Class Reunion

The best job i ever had was teaching the revolution class at LEC.

And over the dozens of kids i worked with over 5 years, the one i was most worried about was Ian.  Ian was an angry punk who ran afoul of the law several times before he was 18.  Stupid shit, spray painting a car, riding his bike on the roof of buildings.  I appreciated his spirit and doubted his tactics.  I knew i was going to lose some students to rougher futures and possibly short ones – Ian seemed destine for a rough road.  Not long after he graduated he moved away and we drifted out of touch.

ian circa timeless

I ran into Ian in a converted garage bar in Cville, when i went out with fellow LEC grads Hayden (Corb’s son) and Ruth (former student and LEC teacher).  Ian was studying fine arts by day and working as a bartender at night at a vaguely interesting sounding place in Philly.  He was studying older painting techniques, some of which he had employed on making a sign for the bar we met in.  He was also working with Occupy Philly.
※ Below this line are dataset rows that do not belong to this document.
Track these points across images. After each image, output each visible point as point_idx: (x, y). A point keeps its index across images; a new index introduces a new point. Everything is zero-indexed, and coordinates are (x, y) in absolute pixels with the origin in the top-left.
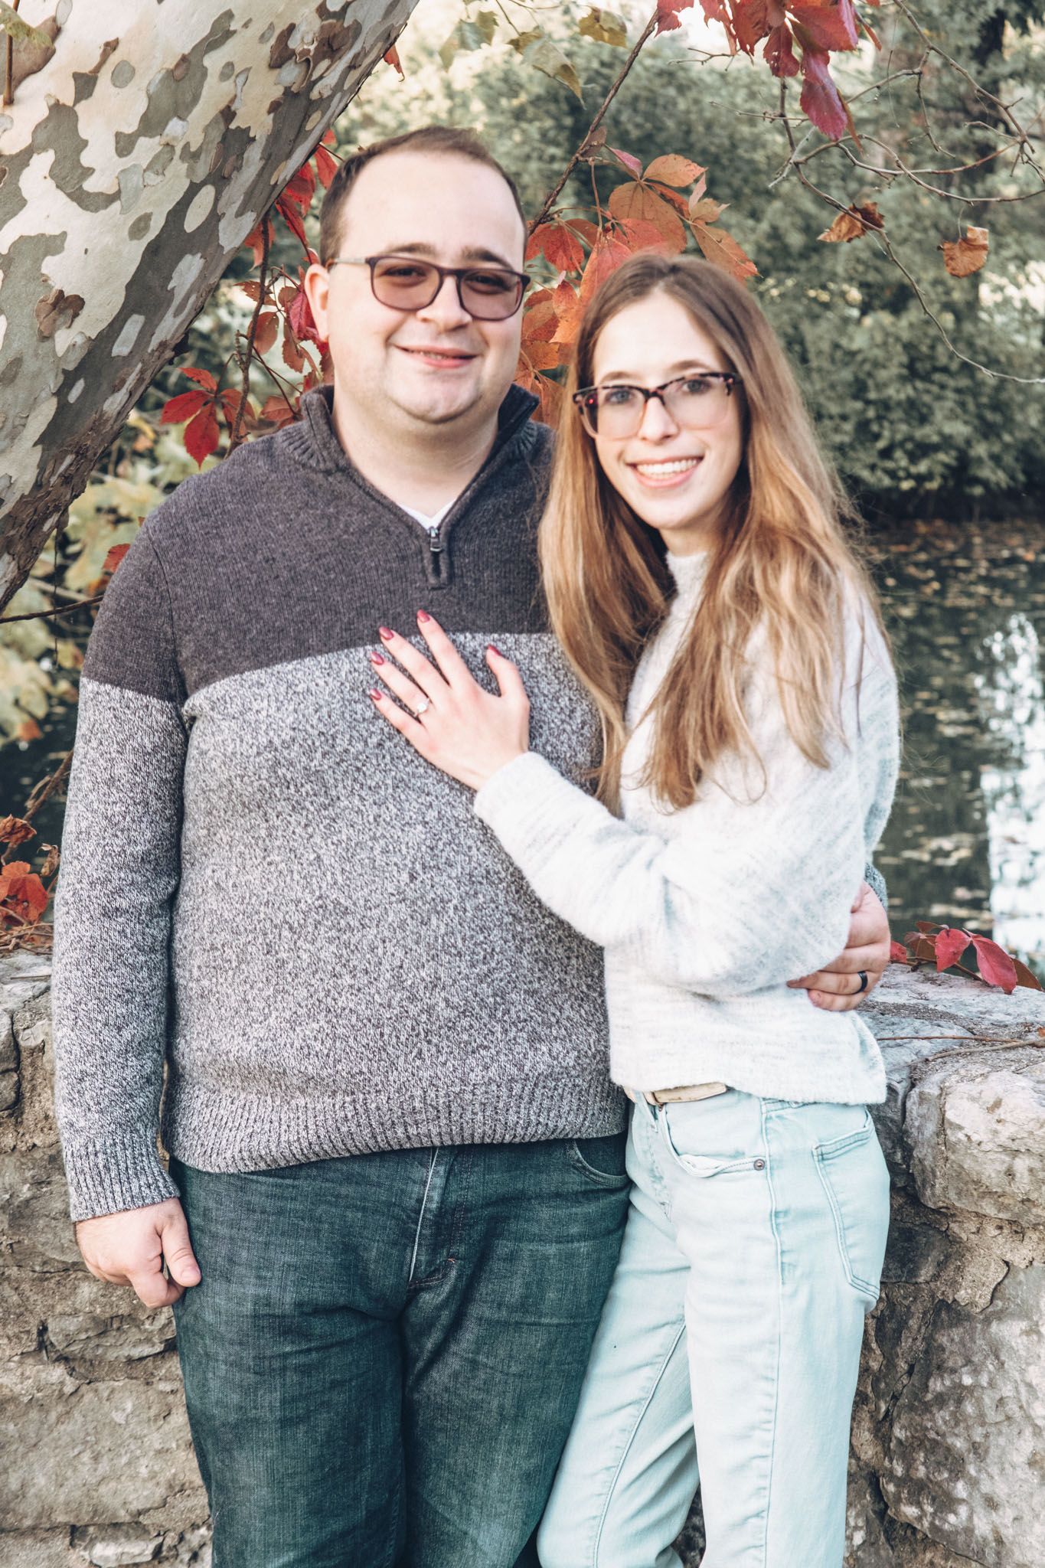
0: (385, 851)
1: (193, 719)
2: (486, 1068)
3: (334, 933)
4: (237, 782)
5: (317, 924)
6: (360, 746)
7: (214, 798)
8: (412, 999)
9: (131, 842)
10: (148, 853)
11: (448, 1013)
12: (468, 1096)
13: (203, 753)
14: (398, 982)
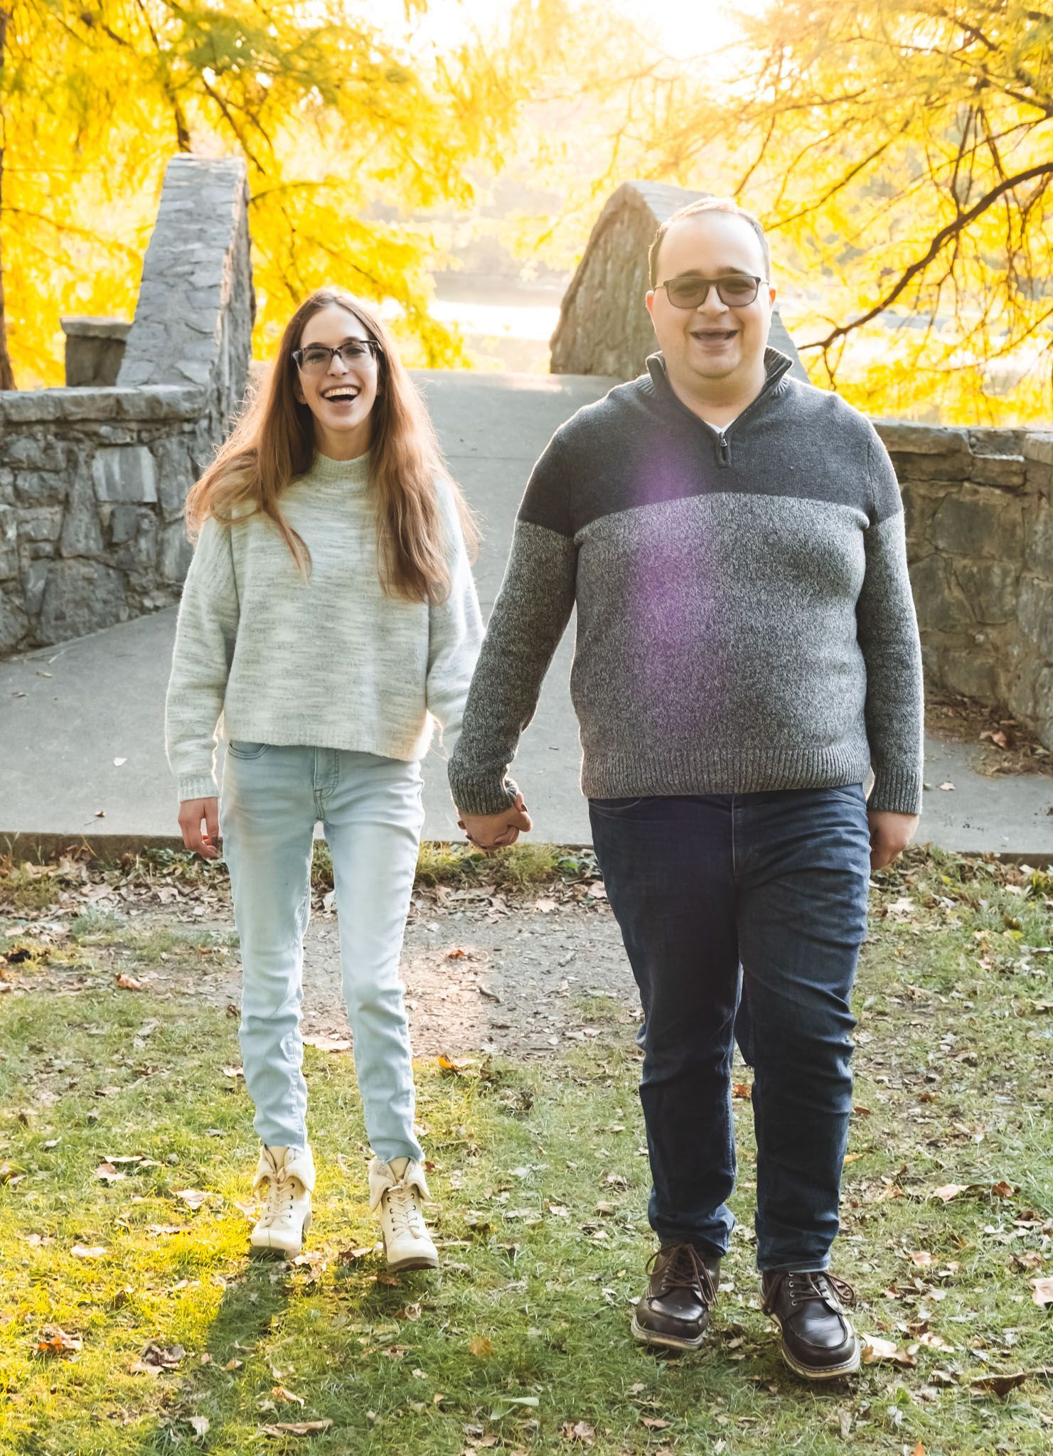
0: (691, 613)
1: (581, 544)
2: (753, 739)
3: (663, 658)
4: (606, 576)
5: (654, 653)
6: (677, 554)
7: (594, 587)
8: (711, 697)
9: (523, 614)
10: (532, 622)
11: (730, 706)
12: (744, 755)
13: (588, 561)
14: (701, 687)
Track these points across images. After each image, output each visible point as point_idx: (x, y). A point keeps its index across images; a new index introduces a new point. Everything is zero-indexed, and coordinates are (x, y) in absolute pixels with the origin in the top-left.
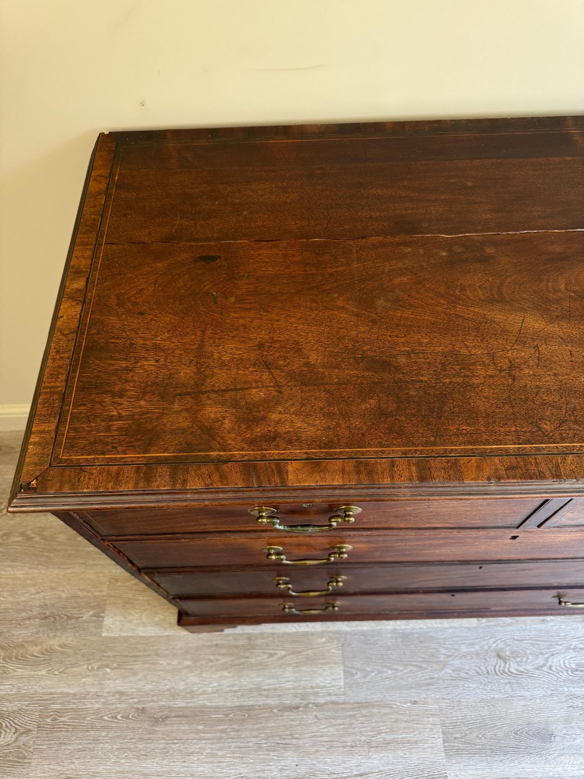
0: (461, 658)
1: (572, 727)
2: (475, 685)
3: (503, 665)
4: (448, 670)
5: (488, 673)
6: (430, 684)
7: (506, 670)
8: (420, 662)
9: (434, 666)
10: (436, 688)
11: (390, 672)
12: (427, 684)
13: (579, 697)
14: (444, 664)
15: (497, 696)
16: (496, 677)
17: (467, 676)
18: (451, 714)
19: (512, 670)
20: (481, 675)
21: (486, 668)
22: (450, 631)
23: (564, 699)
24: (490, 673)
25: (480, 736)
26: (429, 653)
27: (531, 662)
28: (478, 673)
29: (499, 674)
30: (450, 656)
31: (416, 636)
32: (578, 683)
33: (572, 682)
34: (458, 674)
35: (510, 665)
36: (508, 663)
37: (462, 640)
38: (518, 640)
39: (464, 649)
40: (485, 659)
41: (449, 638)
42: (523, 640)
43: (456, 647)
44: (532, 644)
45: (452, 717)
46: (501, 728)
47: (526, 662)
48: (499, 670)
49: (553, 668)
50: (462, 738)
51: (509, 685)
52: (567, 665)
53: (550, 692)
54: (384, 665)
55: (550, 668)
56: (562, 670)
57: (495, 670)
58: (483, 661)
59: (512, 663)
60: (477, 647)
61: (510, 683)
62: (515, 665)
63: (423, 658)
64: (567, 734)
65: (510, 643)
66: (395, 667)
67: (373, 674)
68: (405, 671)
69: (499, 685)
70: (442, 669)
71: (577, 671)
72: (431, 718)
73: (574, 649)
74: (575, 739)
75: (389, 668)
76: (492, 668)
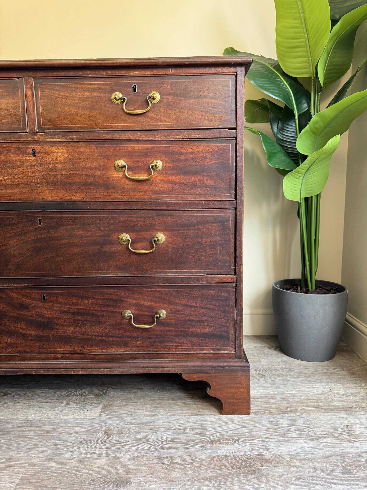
0: (71, 434)
1: (151, 477)
3: (106, 438)
4: (55, 440)
5: (90, 442)
8: (34, 436)
9: (45, 438)
11: (2, 441)
12: (30, 448)
13: (167, 457)
14: (54, 437)
15: (89, 456)
16: (96, 444)
17: (69, 444)
18: (38, 466)
19: (113, 441)
20: (83, 443)
21: (90, 439)
22: (73, 420)
23: (152, 458)
24: (92, 442)
25: (56, 482)
27: (132, 436)
28: (81, 442)
30: (63, 433)
31: (42, 422)
32: (169, 449)
33: (164, 448)
34: (63, 443)
35: (112, 438)
37: (80, 425)
38: (127, 425)
39: (78, 429)
40: (93, 434)
41: (69, 424)
43: (72, 428)
44: (138, 427)
45: (38, 468)
46: (80, 476)
47: (128, 436)
49: (151, 440)
50: (37, 482)
52: (164, 438)
53: (140, 454)
55: (148, 440)
56: (158, 441)
58: (91, 435)
59: (115, 437)
60: (90, 428)
61: (106, 448)
62: (117, 438)
63: (38, 434)
64: (144, 481)
65: (120, 426)
68: (16, 441)
69: (95, 449)
70: (50, 440)
71: (171, 441)
72: (17, 469)
73: (174, 430)
74: (150, 485)
76: (96, 440)
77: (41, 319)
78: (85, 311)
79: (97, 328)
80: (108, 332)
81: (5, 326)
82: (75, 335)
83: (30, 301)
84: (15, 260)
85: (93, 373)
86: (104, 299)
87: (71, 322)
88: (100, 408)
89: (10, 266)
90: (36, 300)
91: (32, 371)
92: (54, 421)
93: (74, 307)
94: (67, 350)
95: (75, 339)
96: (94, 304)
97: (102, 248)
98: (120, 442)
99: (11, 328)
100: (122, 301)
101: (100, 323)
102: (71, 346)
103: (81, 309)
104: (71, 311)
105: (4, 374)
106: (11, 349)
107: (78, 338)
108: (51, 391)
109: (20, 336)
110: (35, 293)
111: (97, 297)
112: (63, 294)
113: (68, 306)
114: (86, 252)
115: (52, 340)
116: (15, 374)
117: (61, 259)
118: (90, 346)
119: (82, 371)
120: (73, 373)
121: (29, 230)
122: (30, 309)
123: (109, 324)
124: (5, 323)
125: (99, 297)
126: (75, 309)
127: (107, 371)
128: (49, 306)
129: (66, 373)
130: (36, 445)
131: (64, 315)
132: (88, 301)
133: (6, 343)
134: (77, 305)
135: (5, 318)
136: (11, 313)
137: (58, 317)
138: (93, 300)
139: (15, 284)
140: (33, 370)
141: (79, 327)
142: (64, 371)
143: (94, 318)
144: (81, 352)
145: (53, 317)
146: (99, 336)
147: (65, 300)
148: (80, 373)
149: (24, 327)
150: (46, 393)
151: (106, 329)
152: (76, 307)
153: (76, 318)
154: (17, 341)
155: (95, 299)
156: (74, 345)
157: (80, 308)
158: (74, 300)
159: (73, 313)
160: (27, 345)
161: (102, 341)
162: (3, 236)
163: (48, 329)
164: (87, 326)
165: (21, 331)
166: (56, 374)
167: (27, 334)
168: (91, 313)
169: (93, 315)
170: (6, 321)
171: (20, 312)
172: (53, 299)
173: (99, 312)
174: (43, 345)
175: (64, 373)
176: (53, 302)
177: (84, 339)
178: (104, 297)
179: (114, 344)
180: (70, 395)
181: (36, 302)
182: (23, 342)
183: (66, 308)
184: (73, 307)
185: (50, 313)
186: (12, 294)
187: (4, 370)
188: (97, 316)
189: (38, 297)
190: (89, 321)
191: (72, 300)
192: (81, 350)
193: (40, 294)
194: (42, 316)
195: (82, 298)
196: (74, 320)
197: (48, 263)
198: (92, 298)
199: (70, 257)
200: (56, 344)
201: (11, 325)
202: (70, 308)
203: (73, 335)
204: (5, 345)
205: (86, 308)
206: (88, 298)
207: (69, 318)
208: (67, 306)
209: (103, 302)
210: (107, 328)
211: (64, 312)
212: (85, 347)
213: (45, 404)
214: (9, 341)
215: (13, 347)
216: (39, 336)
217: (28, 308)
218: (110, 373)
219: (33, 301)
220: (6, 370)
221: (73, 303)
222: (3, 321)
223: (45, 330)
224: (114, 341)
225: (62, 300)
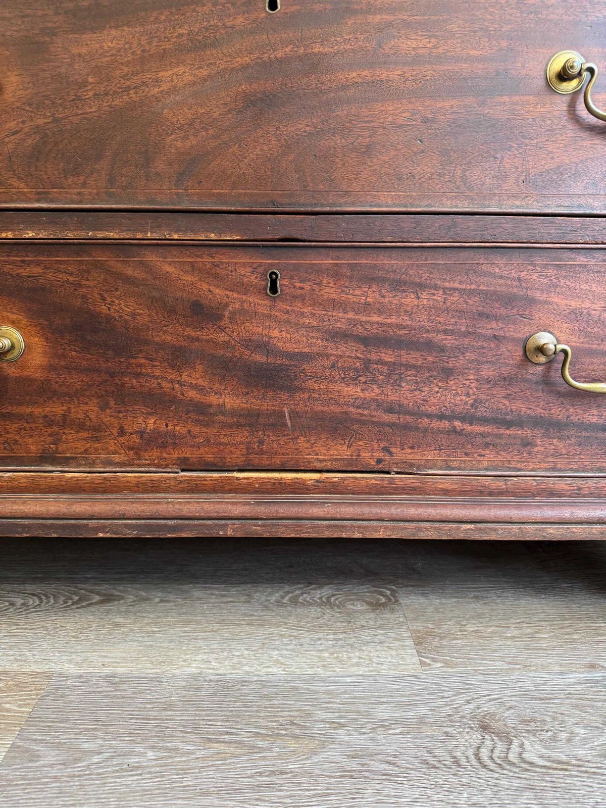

the new sign for the garage bar made in Philly circa 2012

He talked about is organizing there.  About working at first with principally white privileged activists who had never been arrested before and thought the police were their friends.  He worked to bring in the new black panther party and folks from MOVE (which was famously bombed by the Philly police).  I asked if the black panthers were open to a mufti-cultural movement (since my last two experiences with them at large protests were of them being homophobic and racist).  Ian told me black panther and Philly political death row prisoner Mumia Abu Jamal had encouraged these groups to work with occupy.

He spoke of 40% of Philly being abandoned and Occupy helping evicted folks return to their homes. He spoke about protestors arresting police and leaving them handcuffed.

I told Ian that Sara and other Cville Occupy kids has been impressed with and inspired by the Philly Action Team that came down and trained in November.  Ian told me he was part of that team

And then he want on a little rant about how the LEC revolution class had been so important to him, had changed his life by giving him the radical self reliance orientation and critical of the system thinking.  He spoke as a quirky, confident organizer.

iconic from ian’s FB photo

And he very much remains an angry punk running afoul of the law. And is my hero for it.